<<<<

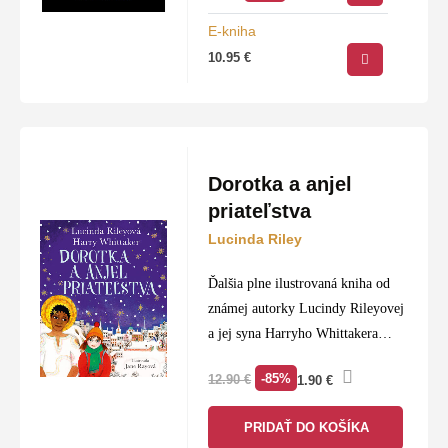
dramaticky, inokedy ironicky.
E-kniha
10.95
€
Dorotka a anjel
priateľstva
Lucinda Riley
Ďalšia plne ilustrovaná kniha od
známej autorky Lucindy Rileyovej
a jej syna Harryho Whittakera
rozpráva pôvabný príbeh o sile
-85%
12.90
€
1.90
€
priateľstva. Tretí diel detskej série
Anjeli strážni.
PRIDAŤ DO KOŠÍKA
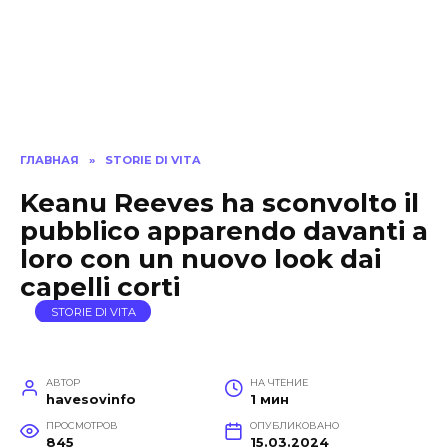
ГЛАВНАЯ
»
STORIE DI VITA
Keanu Reeves ha sconvolto il
pubblico apparendo davanti a
loro con un nuovo look dai
capelli corti
STORIE DI VITA
АВТОР
НА ЧТЕНИЕ
havesovinfo
1 мин
ПРОСМОТРОВ
ОПУБЛИКОВАНО
845
15.03.2024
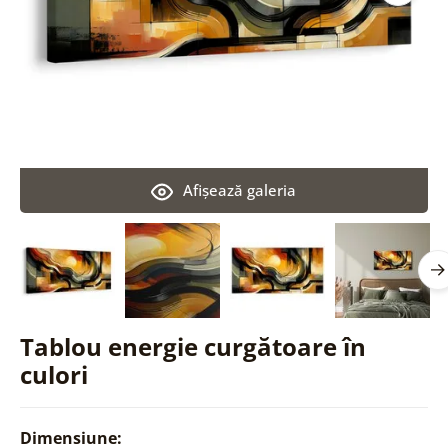
Afişează galeria
Tablou energie curgătoare în
culori
Dimensiune:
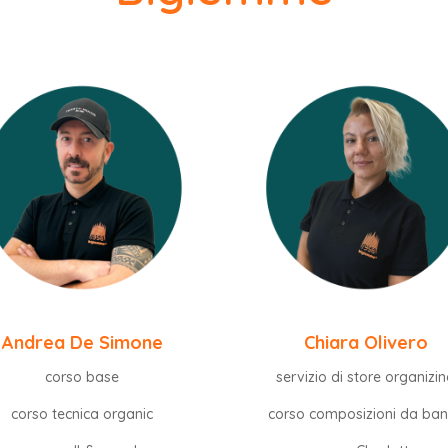
Andrea De Simone
Chiara Olivero
corso base
servizio di store organizi
corso tecnica organic
corso composizioni da ba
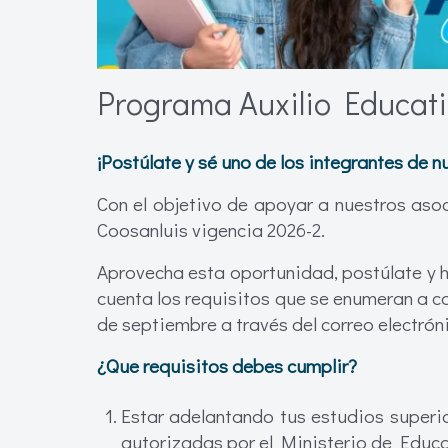
Programa Auxilio Educati
¡Postúlate y sé uno de los integrantes de 
Con el objetivo de apoyar a nuestros aso
Coosanluis vigencia 2026-2.
Aprovecha esta oportunidad, postúlate y h
cuenta los requisitos que se enumeran a co
de septiembre a través del correo electró
¿Que requisitos debes cumplir?
Estar adelantando tus estudios superio
autorizadas por el Ministerio de Educ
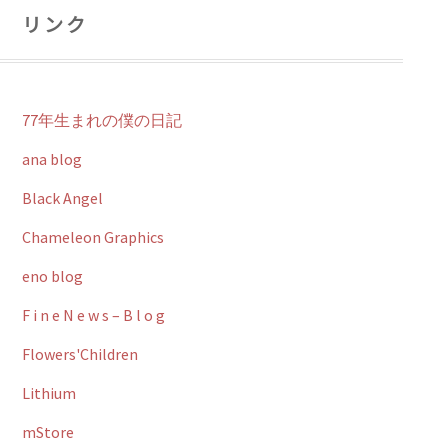
リンク
77年生まれの僕の日記
ana blog
Black Angel
Chameleon Graphics
eno blog
F i n e N e w s – B l o g
Flowers'Children
Lithium
mStore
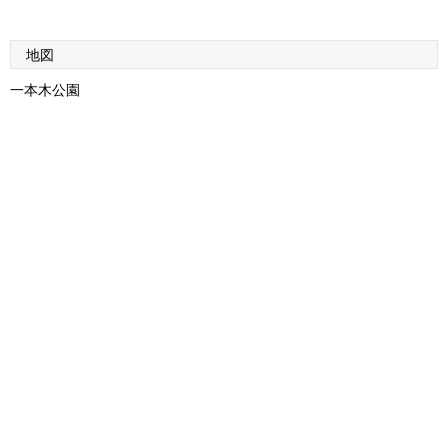
地図
一本木公園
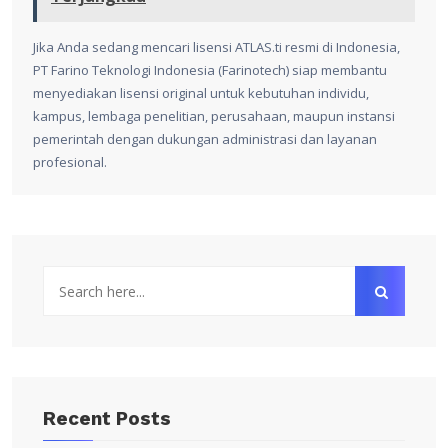
Jika Anda sedang mencari lisensi ATLAS.ti resmi di Indonesia,
PT Farino Teknologi Indonesia (Farinotech) siap membantu
menyediakan lisensi original untuk kebutuhan individu,
kampus, lembaga penelitian, perusahaan, maupun instansi
pemerintah dengan dukungan administrasi dan layanan
profesional.
Recent Posts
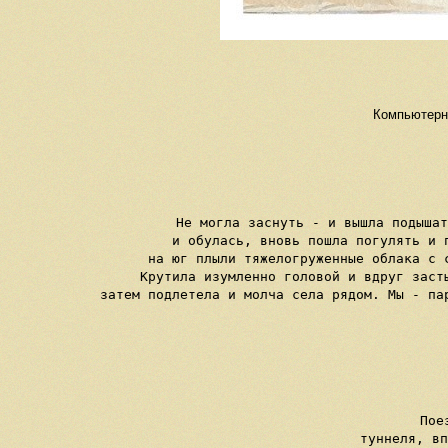
Компьютерна
Не могла заснуть - и вышла подышат
и обулась, вновь пошла погулять и 
на юг плыли тяжелогруженные облака с 
Крутила изумленно головой и вдруг заст
затем подлетела и молча села рядом. Мы - па
     Пое
     туннеля, вп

>>>>

• EXERCISE INSTRUCTIONS
Identify every line in the material above that contains the string "requisitos", treating uppercase and lowercase as distinct, and copy each of those lines in full.

• WRITTEN SOLUTION
cuenta los requisitos que se enumeran a co
¿Que requisitos debes cumplir?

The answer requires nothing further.